## RAW DATA
+++

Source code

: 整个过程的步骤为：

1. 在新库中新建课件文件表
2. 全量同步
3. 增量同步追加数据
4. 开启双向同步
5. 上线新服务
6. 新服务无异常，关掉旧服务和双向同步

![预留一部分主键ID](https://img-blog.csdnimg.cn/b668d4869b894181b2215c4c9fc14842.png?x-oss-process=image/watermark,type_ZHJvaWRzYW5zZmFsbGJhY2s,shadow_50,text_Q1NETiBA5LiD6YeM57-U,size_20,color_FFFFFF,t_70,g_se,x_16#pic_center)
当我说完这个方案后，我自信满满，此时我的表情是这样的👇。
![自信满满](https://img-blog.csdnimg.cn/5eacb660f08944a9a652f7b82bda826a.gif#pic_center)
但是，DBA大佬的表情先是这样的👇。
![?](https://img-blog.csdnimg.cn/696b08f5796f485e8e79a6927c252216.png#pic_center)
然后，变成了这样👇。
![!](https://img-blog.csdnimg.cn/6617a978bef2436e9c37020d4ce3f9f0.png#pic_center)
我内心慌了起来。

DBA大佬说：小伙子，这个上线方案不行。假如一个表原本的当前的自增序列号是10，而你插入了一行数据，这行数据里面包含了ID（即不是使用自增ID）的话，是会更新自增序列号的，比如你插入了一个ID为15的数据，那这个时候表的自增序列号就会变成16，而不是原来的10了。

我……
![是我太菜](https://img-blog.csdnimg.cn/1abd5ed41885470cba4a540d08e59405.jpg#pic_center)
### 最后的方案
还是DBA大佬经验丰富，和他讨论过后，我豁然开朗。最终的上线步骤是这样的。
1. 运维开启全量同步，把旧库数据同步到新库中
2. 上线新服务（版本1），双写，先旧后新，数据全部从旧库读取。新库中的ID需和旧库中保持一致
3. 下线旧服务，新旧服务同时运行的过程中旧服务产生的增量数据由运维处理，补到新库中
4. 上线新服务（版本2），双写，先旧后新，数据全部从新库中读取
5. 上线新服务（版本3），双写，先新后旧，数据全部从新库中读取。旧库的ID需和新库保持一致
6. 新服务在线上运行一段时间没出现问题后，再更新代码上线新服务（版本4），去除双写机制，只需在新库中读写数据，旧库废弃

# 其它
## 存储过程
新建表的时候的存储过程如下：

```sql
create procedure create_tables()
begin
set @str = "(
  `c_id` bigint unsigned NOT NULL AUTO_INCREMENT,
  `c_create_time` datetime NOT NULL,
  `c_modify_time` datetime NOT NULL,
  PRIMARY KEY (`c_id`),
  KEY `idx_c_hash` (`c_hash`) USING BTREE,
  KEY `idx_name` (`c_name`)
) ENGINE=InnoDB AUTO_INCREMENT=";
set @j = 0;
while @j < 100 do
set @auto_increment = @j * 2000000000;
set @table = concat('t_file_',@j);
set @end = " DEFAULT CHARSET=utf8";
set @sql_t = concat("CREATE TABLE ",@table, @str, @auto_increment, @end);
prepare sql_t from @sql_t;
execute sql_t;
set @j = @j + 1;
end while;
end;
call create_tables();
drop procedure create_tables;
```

+++

## ABOUT THIS TASK
Tally the lines above containing "procedure". Answer with the count only.

## SOLUTION FOR THIS TASK
2